A vida entre espelhos
Bem diferente das imagens comuns de uma Amazônia verde e em certo estado de dádiva ou prenhez eterna, com rios de dimensões martítimas, Enquanto o Céu Não Me Espera apresenta uma vida ribeirinha cinza e claustrofóbica, apesar de toda amplitude, e progressivamente esmagada entre dois espelhos: o céu sobre a cabeça e o Rio Negro sob os pés.
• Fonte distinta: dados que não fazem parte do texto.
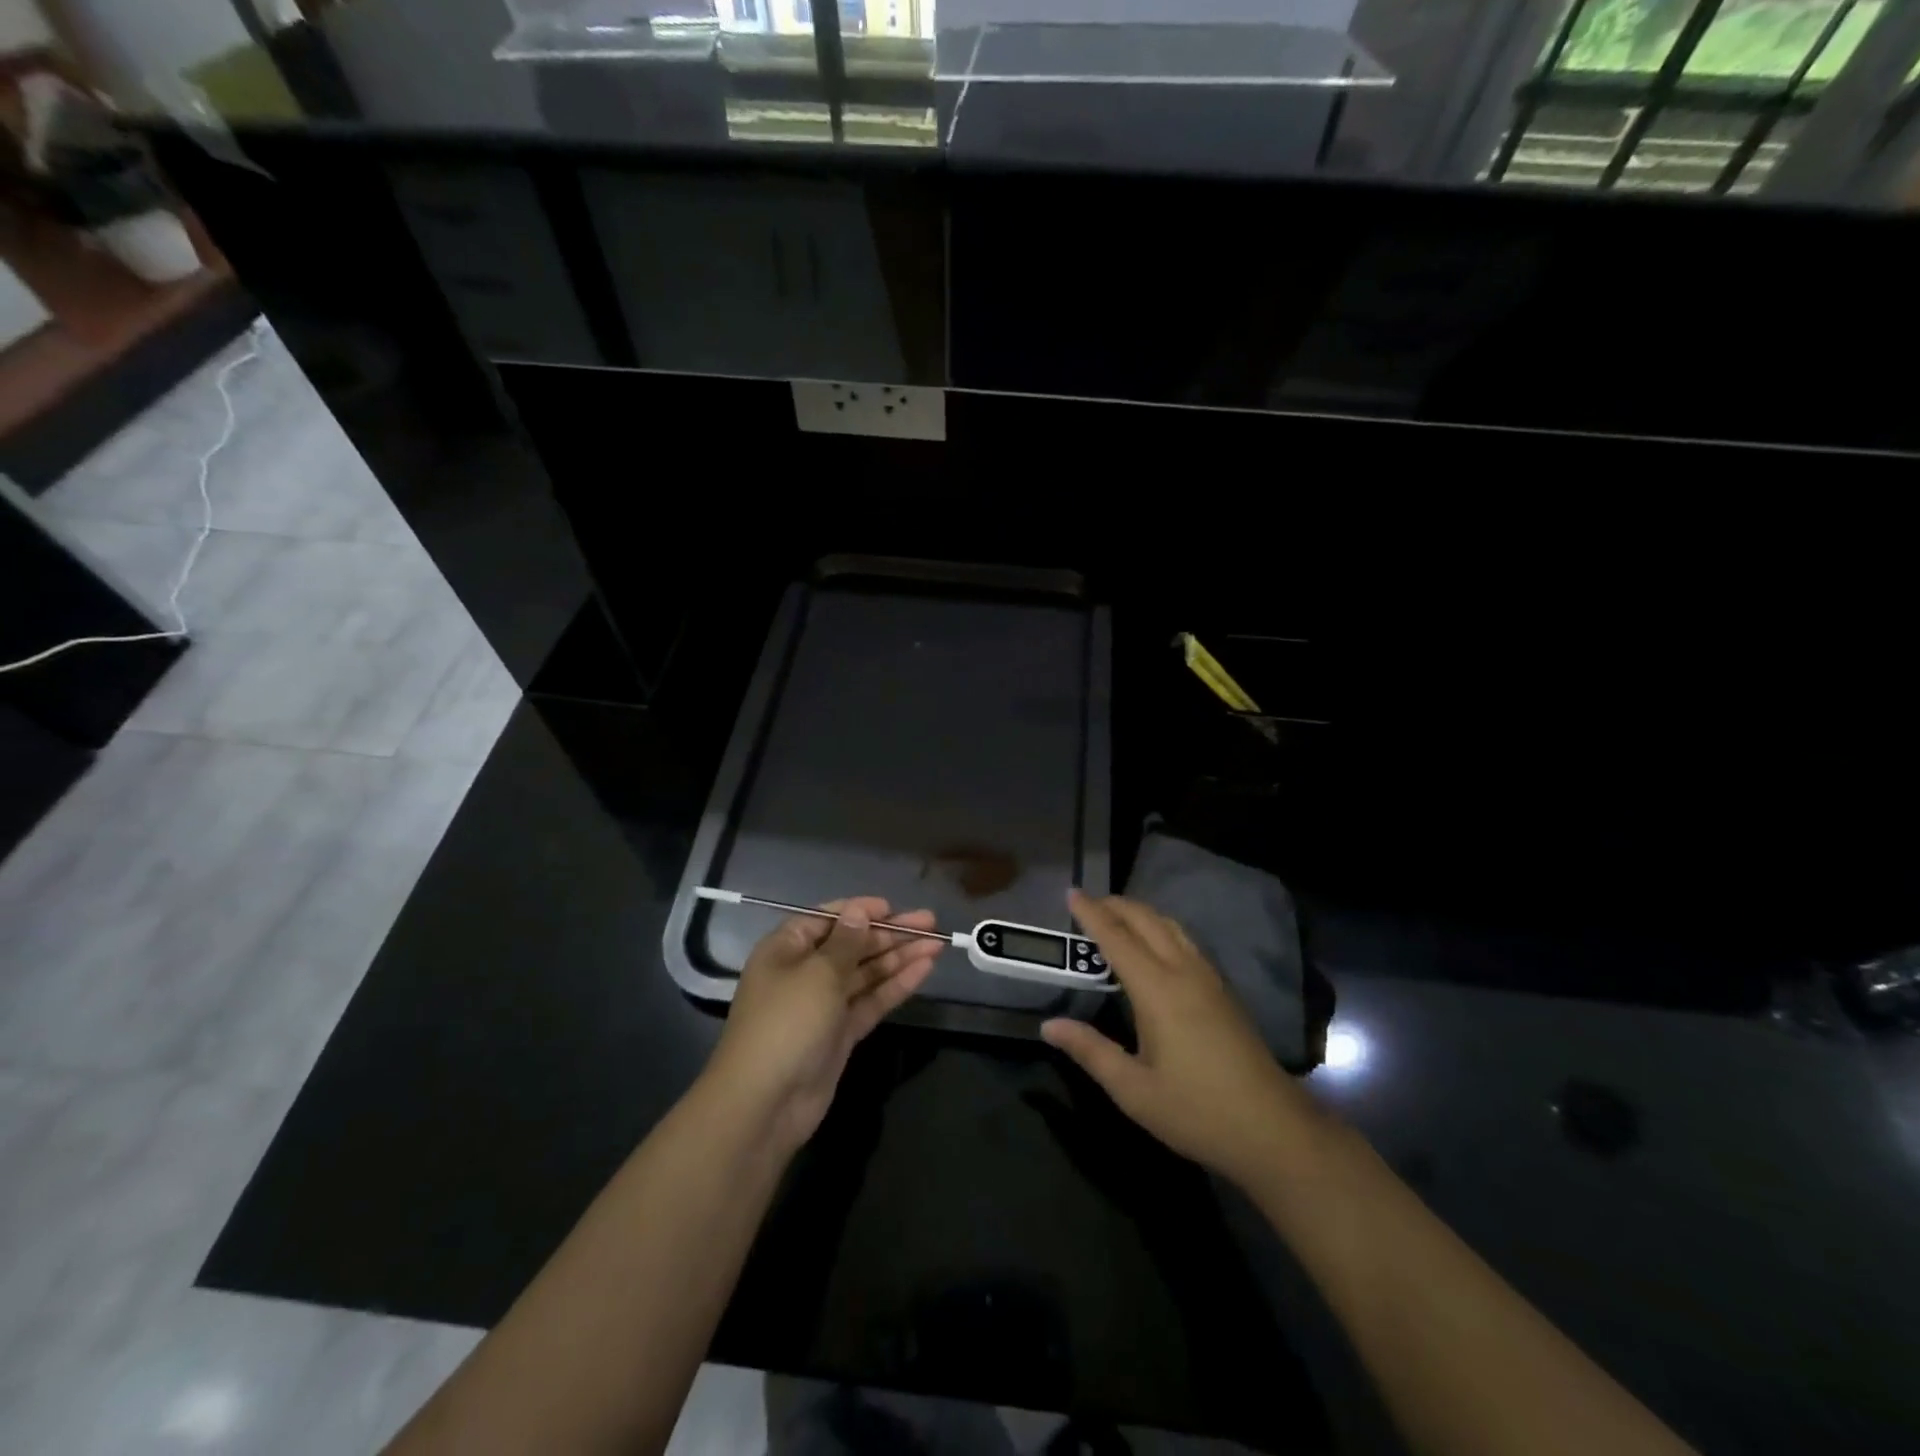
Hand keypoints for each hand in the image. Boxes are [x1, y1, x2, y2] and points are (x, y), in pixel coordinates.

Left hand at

Apostando num futuro de cheias cada vez mais agressivas para a região, o filme nos apresenta uma família que vive num palafita no interior do Amazonas, tirando sustento do cultivando juta, planta que se adapta melhor a ambiente tropicais úmidos e da qual se retira uma fibra que pode receber diversos usos, principalmente têxteis. Neste sentido, a realidade de Vicente – interpretado por Irandhir Santos – mesmo neste futuro distópico, acaba não diferindo muito das histórias de antigos soldados da borracha de séculos antes. Escravizado pela própria insalubridade da relação entre trabalho e território, e principalmente pelas dívidas assumidas com um patrão cuja autoridade mais parece a de um capataz, Vicente absorve a brutalidade como modo de navegação social e na construção deste núcleo de relações o filme de Christiane Garcia remete a um clássico do cinema nortista sobre a dureza da vida ribeirinha: Brutos Inocentes (1973), dirigido por Líbero Luxardo, com Zózimo Bubul no papel principal.
No contraponto dessa brutalidade encontramos Rita (muito bem interpretada por Priscila Vilela), esposa de Vicente e matriarca da família em cuja casa acompanhamos a subida do rio como transposição imagética das tensões sociais do contexto ribeirinho amazônico, mas também da história desse casal. Mesmo com todas as dificuldades em manter a família nutrida e segura, Vicente teima em permanecer na casa enquanto Rita acredita que a solução seja partir.
Na esteira do adensamento desse conflito, o filme entrega diversas imagens da água como espelho e figura ligada ao transbordar de sentimentos, concentrados especialmente em Rita, personagem que já percebeu a queda do céu e não suporta mais a condição sufocante daquela vida submersa em melancolia. Vale destacar essa figuração da água como condição melancólica numa metáfora da atitude calada e ensimesmada do caboclo amazônida, lindamente representadas aqui.
Ainda que seja louvável a coragem técnica para realização de um filme praticamente gravado dentro d’água, a mercê dos humores do Rio Negro e da grandiosidade da natureza amazônica, para uma história que pensa o futuro da região, suas escolhas formais expressam a tradição de um cinema antigo e masculino, apesar da direção feminina de Christiane Garcia. A maior expressão dessas escolhas está na cena do estupro marital, que não possui função narrativa para além da reiteração de uma crueldade que se quer naturalizar, ao confundir a crueza do entorno à dureza de uma alma ribeirinha, que não encontra reflexo numa observação atenta. Mais um filme que escolhe repercurtir imagens de estupro, numa chave que parece buscar respostas para a estupidez humana, mas acaba esbarrando na reafirmação da cultura da violência sexual e de gênero.
Que os espelhos da realidade amazônica possam se valer das múltiplas possibilidades da fabulação para seguir contando histórias sobre essa região tão plural quanto desconhecida, trabalhando a delicadeza das epistemologias caboclas e apontando para um futuro em que séculos de manejo de vida fluvial possam gerar imagens prenhes de futuros possíveis.